Addiction is Now at Epidemic Proportions photo

Addiction is Now at Epidemic Proportions

A Pervasive Illness Needs a Pervasive Remedy

Addiction is anything but a one-dimensional problem. We are obsessed with quitting and that is essential without a doubt, but staying quit is the ultimate solution. Sadly, that prize has historically evaded us in grand style.

Knowing no bounds, addiction is now at epidemic proportions in the U.S. (1, 2). To complicate matters, we are also overwhelmed with a burgeoning marketplace of treatment services. Not all of them are the same, and they are often effective for only a specific few when all is said and done. Probably the best piece of information you can be armed with as you seek help for yourself or a loved one is that effective addiction treatment is not a one-size-fits-all proposition by any means.

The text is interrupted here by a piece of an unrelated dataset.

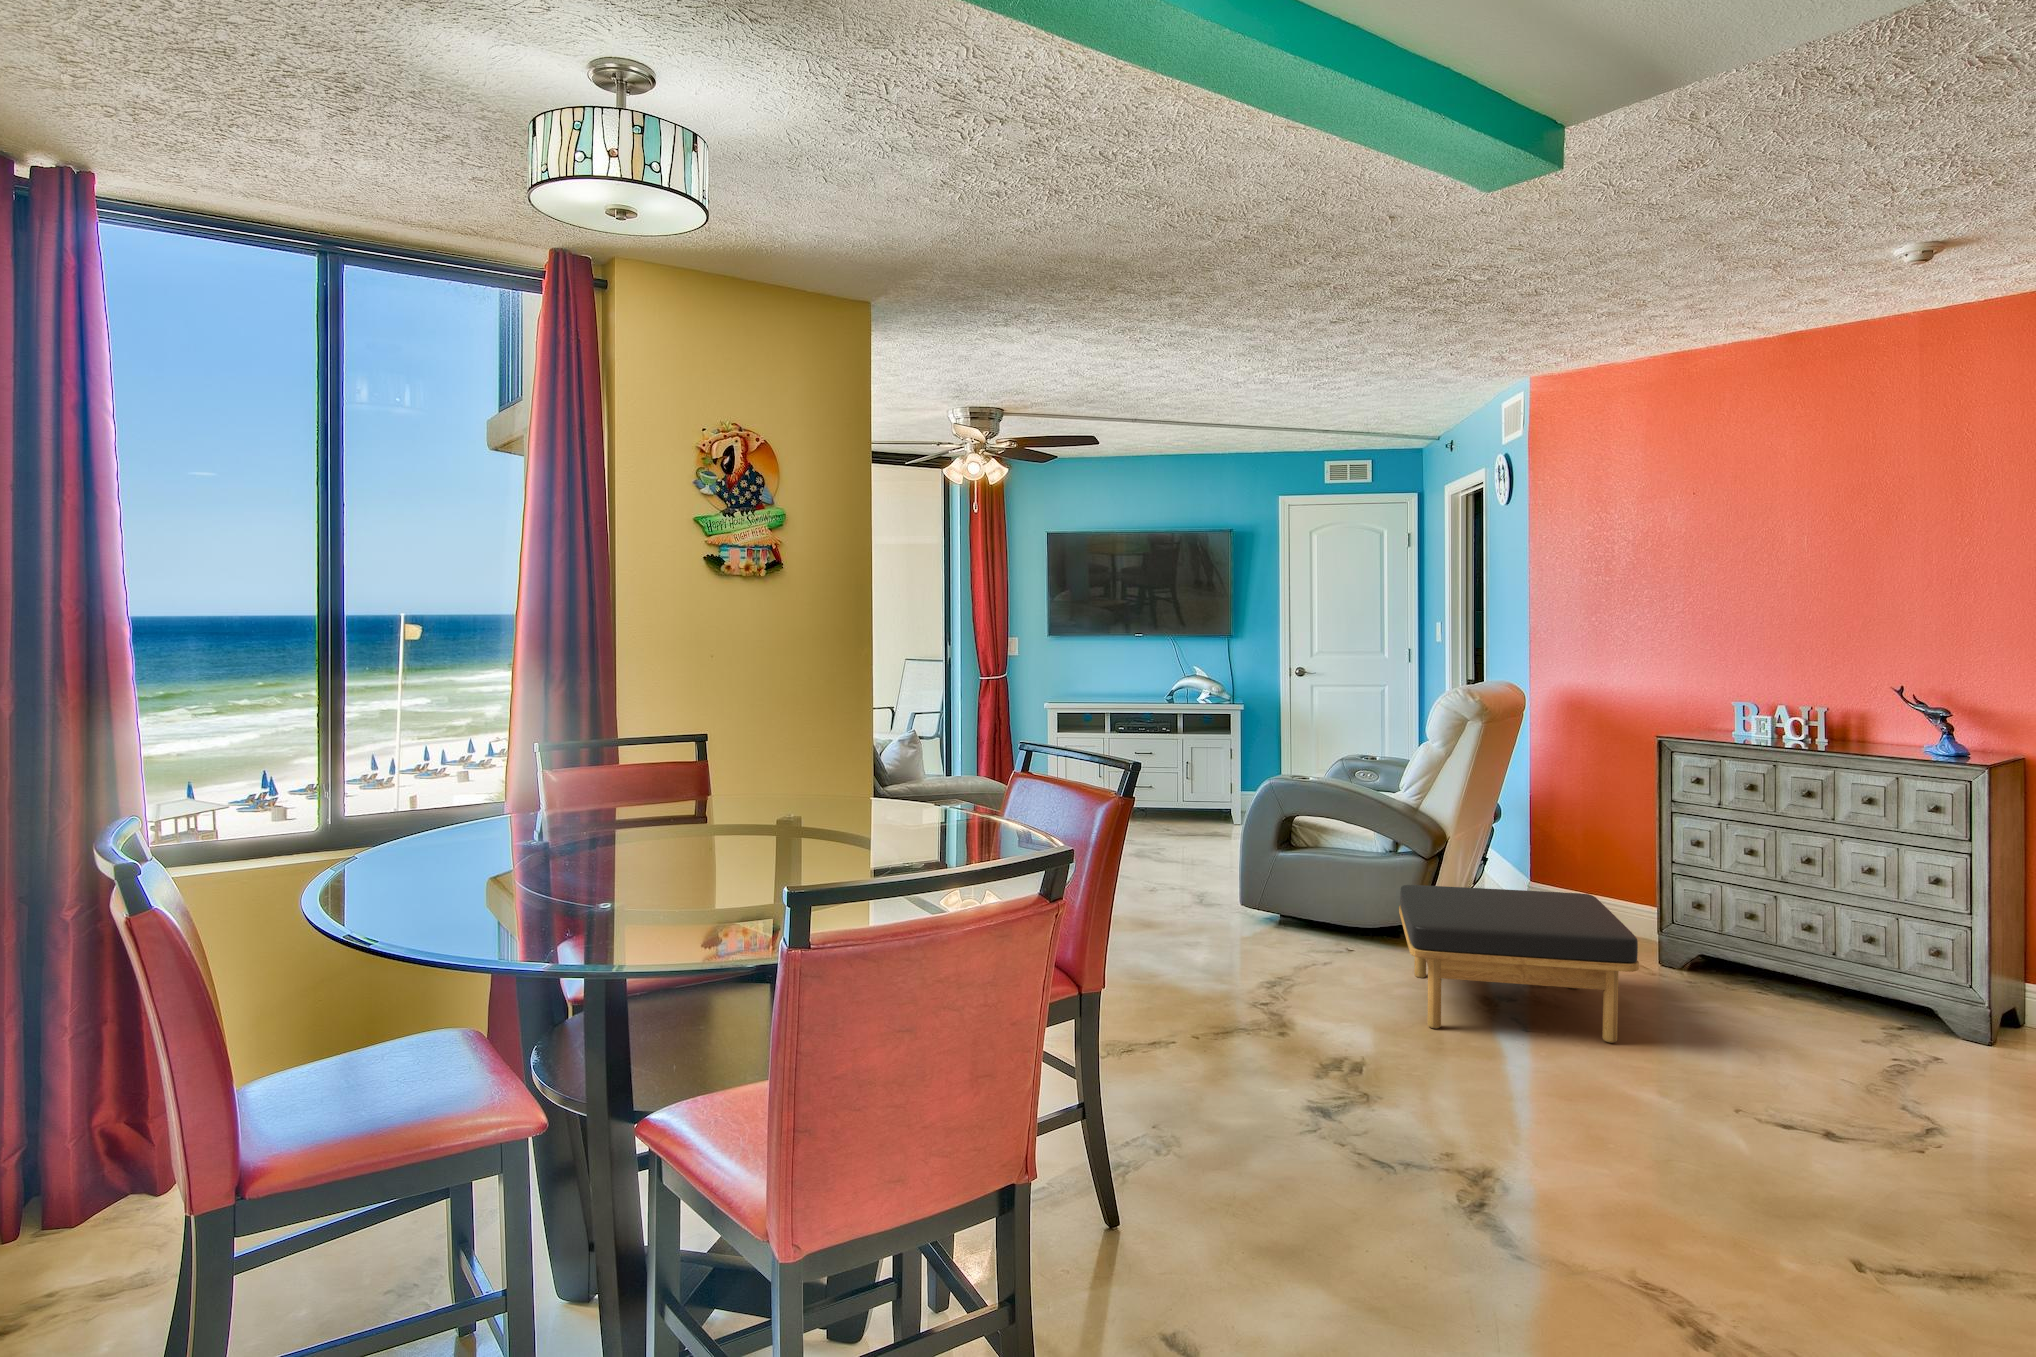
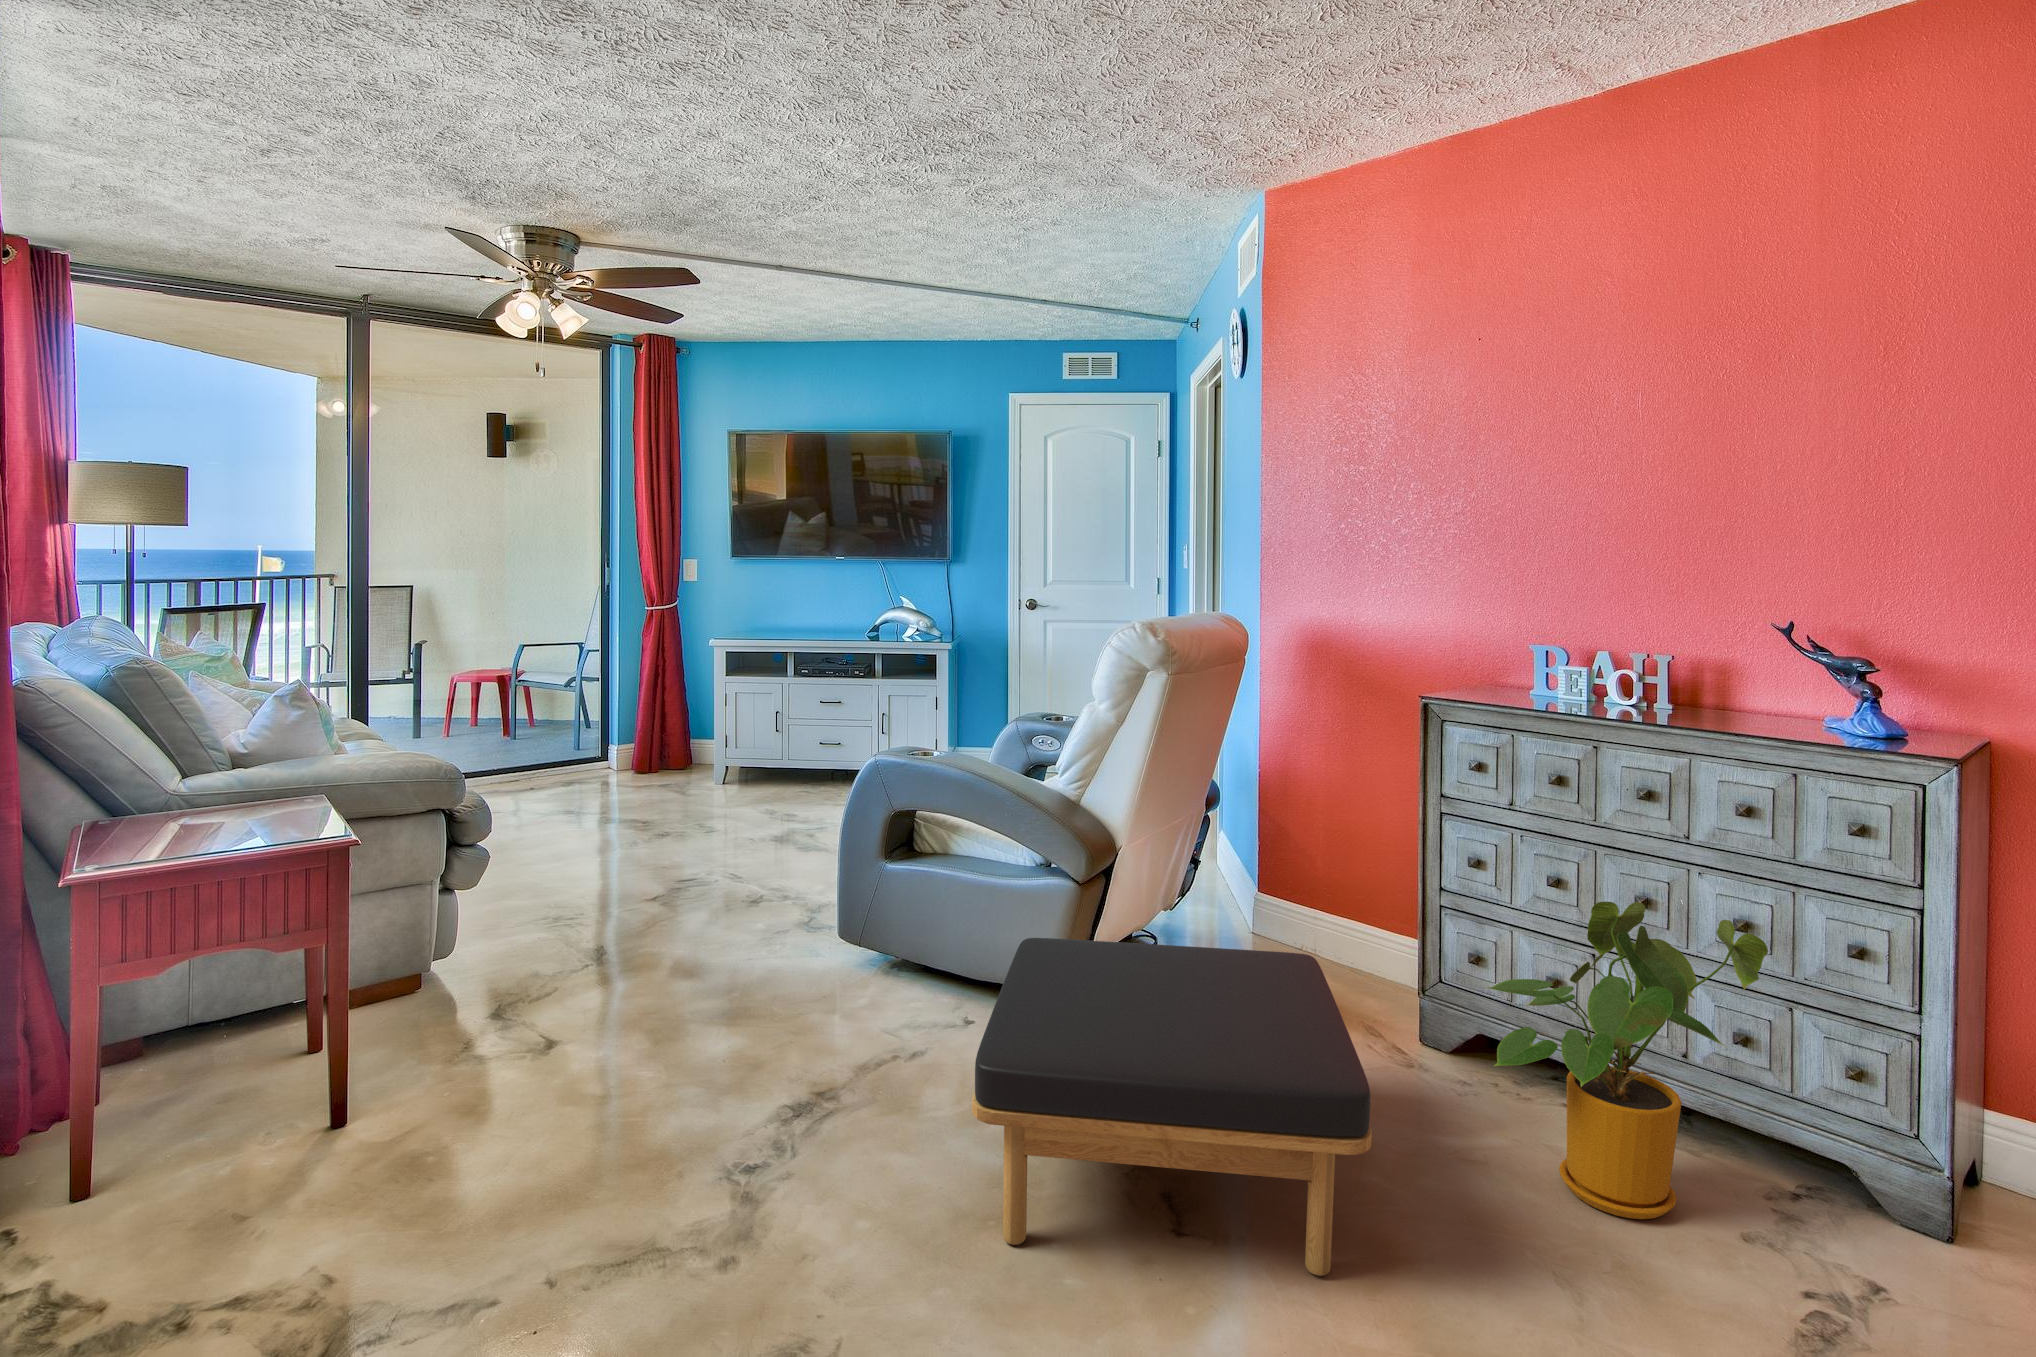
house plant: none [1703,856,1878,1033] -> present [1487,902,1768,1219]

Even though it’s often seemed so historically, effective treatment cannot be reduced to a ‘get abstinent and stay abstinent’ formula. If only it were that simple, but the pervasive illness we are up against requires more of us. We have to take remedies into all the many areas of life inevitably claimed by addiction.  We also have to remember that all addicted people are not alike, and individual needs are, well, precisely that. Treatment success and failure rates tell us that we have missed the mark on many such key points. The issue of relapse is probably the most telling.

The Problem with Relapse

Despite best efforts on both sides of the clinical fence, the treatment world historically has, on average and globally, given us no better odds of recovery than the statistics of a coin toss would. We’ve seen a staggering 50% rate of failure to sustain abstinence after an intervention. Some research has been even more alarming with estimates of up to 75% of people relapsing after treatment (3). The revolving rehab door syndrome has been a very real problem for a long time and for many, many people. What those numbers mean in human suffering is beyond measure. Fortunately, tackling that problem has been the topic of a long and deep conversation in the field.

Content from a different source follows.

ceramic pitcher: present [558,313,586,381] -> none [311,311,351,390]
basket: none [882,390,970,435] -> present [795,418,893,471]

We’ve long known that most relapses occur within the first 90 days of abstinence. After that window of vulnerability, the risk of relapse steadily decreases the longer you abstain. It’s obvious that getting from detox to the realm of better odds is critical. Longer treatment stays help, but sadly those can be uncommon these days. Some spend just 4-7 days in detox and then head straight home again. Even the common 28-day stay is just a drop in the bucket compared to how long an addict suffers prior to treatment. Given the pervasive personal change needed for success, treatment has often done little more than hit the reset button again and again for people who repeatedly relapsed.

The Old Paradigm vs the New

 With the burdensome fact of poor success rates always looming, we’ve desperately needed to know how to do better. The result has been a shift in our understanding of the illness and what it takes to beat it. We now talk about the ‘old paradigm’ of treatment and recovery vs. the ‘new’. 

At bare-bones, the ‘old’ has been an acute care model concerned with a ‘fresh start’ and preventing relapse. In a relatively brief period (4, 7, 14, 28 days), people withdrew and detoxed, got basic disease education, and went through a crash course (if there was time) of coping strategies to prevent relapse. After discharge, recommendations were typically made to rely on self-help groups like 12 Step programs to fortify continued efforts to remain abstinent (4).

Many programs have also historically incorporated 12 Step principles into their in-house treatment. This posed significant problems for those not entirely comfortable with that philosophy, or those that had no success with it. Another sticking point was that, while exceedingly helpful to countless people the world over, self-help methods are readily available free of charge in most communities. No one needed to go to rehab to benefit from them.

The ‘new paradigm’ of addiction treatment shifted its focus to more intensive clinical help, emphasizing addiction as a pervasive illness, and looking to remedy the cognitive, emotional, and behavioral issues that sustain the illness (5). Deep clinical interventions beyond detox give time, with the right help, to get at underlying and co-existing issues that contribute to relapse. They also fortify people to get through those times of relapse vulnerability after completing a program.